Se são os povos originários, as pessoas negras e as comunidades tradicionais os mais desproporcionalmente atingidos pelos impactos da crise climática, devem ser eles ouvidos e consultados nas políticas que revertam este quadro. Se são os territórios periféricos e longínquos ainda os locais escolhidos para instalação de aterros sanitários, devem ser essas as pessoas atendidas pelos recursos financeiros internacionais que buscam auxiliar na ampliação dos debates sobre a importância da salvaguarda da natureza.

As estratégias de justiça ambiental não podem esquecer que essas pessoas são sujeitos que possuem conhecimentos de resistência e potencias criativas relevantes para solucionar crises. O histórico tratamento injusto destinado às populações não brancas, que também se manifesta quando se fala de crise climática, jamais será catalisador de ações eficazes que revertam a degradação ambiental.

Nesse momento o Brasil tem uma delegação de autoridades importantes participando da COP 27. Se por um lado é bastante animador que entre estas pessoas estejam representantes das comunidades quilombolas, dos movimentos de periferia e da população indígena, também é essencial observar questões que nem sempre estão visíveis em eventos como este.

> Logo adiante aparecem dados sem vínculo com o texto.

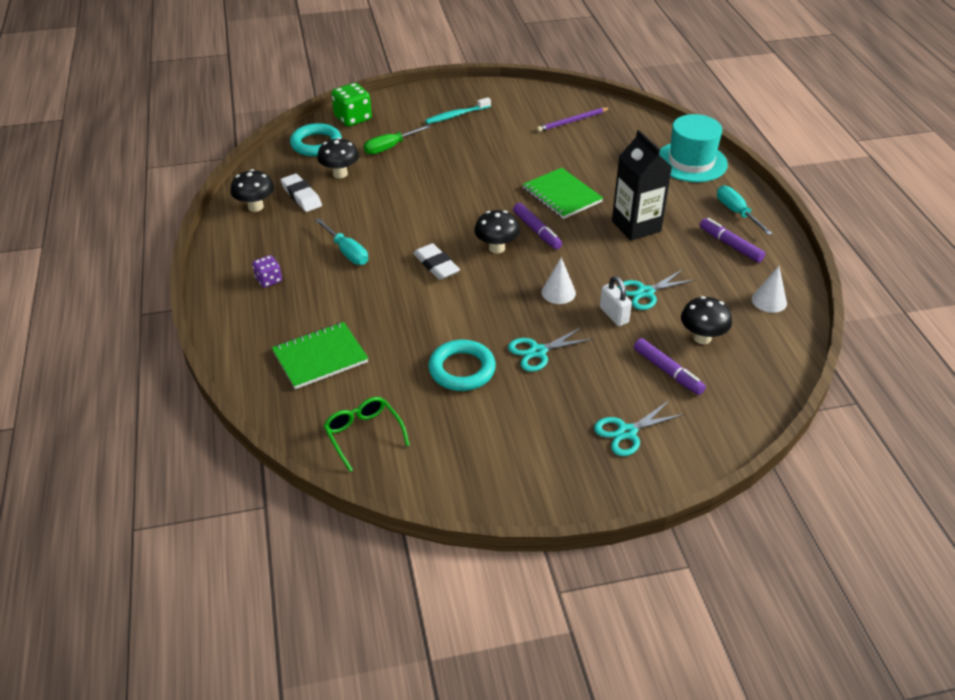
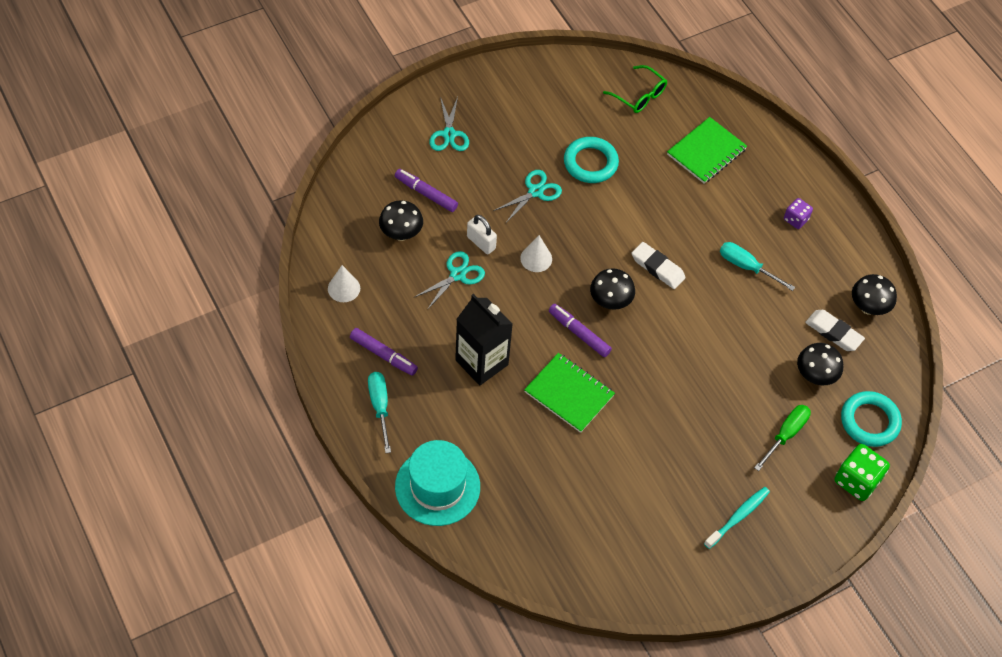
camera: 160 degrees right, 15 degrees up
(572, 121) = (594, 538): purple pencil -> none
(627, 432) = (449, 134): turquoise scissors -> turquoise scissors turned 135 degrees clockwise
(736, 212) = (380, 407): turquoise screwdriver -> turquoise screwdriver turned 150 degrees counterclockwise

Há, no mínimo, de se manter um olhar de desconfiança quando uma reunião que se propõe a discutir soluções para a crise climática tem entre seus principais patrocinadores uma empresa que é diretamente responsável por essa crise. Afinal de contas… não existe almoço grátis.

Por fim, resta perguntar: o que as grandes multinacionais dizem sobre a preservação tem o mesmo peso, nas definições das políticas, do que o repetido por aqueles que historicamente preservam o ambiente? Fica o questionamento.